However, the signal does move from minus 1 to plus 1, so its energy, or its power,
must be non-zero.
If you remember the definition of energy and
power of a signal from module 2.1, we can readily see that the energy is infinite.
Because the limit for N that goes to infinity of the sum
from -N to n of the values of the sequence squared.
A simple 2N plus one, because each value squared will be equal to one.
And so as N goes to infinity, this will diverge.
However, the signal does have finite power over any interval.
We take the energy over a minus Into an interval, and
we normalize that by the length of the interval.
And we find out that the power is actually 1, regardless of the interval's length.
Let's try the following strategy.
Let's try to average the DFT's square magnitude, normalized.
So we pick an interval N, we pick a number of iteration,
so a number of times we will repeat the experiment.
We run the signal generator n times, and we obtain n, m points realizations.
We compute the DFT of each realization, and
we average their square magnitude divided by the length of the interval.
So if we do that, of course, the first DFT will be this random pattern that we have
seen before, but as we increase the number of realizations,
we seem that the points seem to convert to something.
And indeed by the time M hits 5000, we see that the average
of the squared magnitude of the DFT seems to converge to the constant 1.
So have defined a quantity here P of k, which is the expected value of the squared
magnitude of the kth bin of the DFT over N points divided by capital N.
And it looks very much as if P of k, this expectation, is equal to 1 for all ks.
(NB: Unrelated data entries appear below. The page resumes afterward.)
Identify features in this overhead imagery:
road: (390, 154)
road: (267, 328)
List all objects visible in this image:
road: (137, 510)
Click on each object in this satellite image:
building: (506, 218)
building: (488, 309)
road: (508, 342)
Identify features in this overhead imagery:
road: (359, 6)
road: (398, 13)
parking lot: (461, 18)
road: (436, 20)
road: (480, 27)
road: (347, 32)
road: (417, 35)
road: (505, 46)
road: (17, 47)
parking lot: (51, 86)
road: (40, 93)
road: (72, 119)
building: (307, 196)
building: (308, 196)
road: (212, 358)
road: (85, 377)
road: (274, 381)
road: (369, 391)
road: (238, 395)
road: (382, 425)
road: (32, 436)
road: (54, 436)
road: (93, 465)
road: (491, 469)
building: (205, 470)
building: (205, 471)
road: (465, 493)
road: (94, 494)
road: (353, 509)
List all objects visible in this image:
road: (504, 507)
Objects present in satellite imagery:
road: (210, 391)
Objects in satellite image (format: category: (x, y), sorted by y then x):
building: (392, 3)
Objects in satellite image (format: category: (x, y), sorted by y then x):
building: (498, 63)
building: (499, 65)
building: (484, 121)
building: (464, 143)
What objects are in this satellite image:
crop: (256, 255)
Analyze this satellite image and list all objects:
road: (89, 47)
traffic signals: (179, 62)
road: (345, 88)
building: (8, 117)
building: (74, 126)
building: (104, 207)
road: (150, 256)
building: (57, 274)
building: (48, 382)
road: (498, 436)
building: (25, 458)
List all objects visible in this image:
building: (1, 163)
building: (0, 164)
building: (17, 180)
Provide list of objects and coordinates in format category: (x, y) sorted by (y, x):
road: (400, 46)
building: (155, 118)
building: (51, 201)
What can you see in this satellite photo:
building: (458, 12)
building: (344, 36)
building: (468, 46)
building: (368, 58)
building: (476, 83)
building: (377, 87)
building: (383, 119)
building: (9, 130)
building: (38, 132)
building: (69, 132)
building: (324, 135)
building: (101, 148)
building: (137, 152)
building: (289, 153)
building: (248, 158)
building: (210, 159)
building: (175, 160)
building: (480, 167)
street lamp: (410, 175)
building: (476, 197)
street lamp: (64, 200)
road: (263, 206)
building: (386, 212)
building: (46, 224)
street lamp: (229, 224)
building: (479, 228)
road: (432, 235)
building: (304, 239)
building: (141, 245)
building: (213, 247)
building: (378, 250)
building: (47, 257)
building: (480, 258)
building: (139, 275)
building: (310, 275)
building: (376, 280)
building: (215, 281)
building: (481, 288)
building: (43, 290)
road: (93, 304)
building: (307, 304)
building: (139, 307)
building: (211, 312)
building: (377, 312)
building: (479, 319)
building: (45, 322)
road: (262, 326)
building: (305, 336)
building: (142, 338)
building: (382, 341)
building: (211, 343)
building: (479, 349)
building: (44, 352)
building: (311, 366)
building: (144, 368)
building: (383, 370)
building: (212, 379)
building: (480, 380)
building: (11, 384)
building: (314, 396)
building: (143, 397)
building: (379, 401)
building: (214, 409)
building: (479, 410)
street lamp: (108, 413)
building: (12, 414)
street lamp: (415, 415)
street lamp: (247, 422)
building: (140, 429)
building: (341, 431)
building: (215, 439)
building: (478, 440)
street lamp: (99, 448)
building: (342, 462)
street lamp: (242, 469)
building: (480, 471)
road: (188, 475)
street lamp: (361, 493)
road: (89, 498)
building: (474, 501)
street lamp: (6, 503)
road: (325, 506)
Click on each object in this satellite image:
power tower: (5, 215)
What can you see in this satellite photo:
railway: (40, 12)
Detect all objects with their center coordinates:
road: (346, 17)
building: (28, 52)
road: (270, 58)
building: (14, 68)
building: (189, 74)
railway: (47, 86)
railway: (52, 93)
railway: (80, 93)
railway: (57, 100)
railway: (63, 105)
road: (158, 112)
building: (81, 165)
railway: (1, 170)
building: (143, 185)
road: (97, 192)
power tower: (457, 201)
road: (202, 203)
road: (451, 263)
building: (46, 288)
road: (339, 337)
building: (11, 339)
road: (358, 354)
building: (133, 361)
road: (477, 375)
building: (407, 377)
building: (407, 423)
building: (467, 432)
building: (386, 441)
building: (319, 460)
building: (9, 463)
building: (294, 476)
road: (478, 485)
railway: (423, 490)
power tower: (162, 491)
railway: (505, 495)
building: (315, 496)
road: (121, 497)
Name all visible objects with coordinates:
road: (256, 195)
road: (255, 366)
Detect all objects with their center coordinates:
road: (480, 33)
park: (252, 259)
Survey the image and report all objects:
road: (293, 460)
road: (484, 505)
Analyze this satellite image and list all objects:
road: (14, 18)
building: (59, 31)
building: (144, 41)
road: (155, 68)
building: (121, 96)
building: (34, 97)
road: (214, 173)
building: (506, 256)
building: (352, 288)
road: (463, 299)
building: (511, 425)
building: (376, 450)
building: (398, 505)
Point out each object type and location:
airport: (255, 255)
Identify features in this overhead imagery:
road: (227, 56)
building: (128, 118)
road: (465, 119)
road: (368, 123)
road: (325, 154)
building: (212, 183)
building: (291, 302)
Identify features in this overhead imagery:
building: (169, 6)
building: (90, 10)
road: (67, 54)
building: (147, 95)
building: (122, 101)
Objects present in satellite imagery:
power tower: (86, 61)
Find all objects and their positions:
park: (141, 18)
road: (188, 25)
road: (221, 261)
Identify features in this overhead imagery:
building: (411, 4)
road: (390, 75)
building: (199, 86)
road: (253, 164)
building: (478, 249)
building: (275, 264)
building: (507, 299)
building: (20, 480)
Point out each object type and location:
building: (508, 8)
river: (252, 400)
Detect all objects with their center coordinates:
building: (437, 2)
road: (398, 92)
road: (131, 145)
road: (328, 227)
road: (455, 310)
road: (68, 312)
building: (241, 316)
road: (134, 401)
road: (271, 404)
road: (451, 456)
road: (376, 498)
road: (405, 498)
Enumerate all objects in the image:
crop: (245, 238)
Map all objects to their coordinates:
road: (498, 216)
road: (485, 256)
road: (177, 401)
So if the square magnitude of the DFT tends to the energy
distribution in frequency of a signal, then the normalized square magnitude of
the DFT tends to the power distribution, or the power density in frequency.
So what we have just derived is a new frequency representation for
signals that have infinite energy, the finite power,
and it is called the power spectral density.
Let's try to develop some intuition about the power spectral density
of the coin toss signal.
The fact that it is constant means that the power
is equally distributed over all frequencies.
In other words we cannot predict if the signal will move slowly or super-fast.
We cannot predict that because each sample is independent of each other.
So we could actually have a realization where, just by luck,
we have a constant signal because all coin tosses are heads or we could have
a realization in which at each coin toss we have a different outcome.
And so the signal will oscillate at the maximum digital frequency.
The power spectral Embodies this behavior
by distributing the probability of power over the entire frequency access.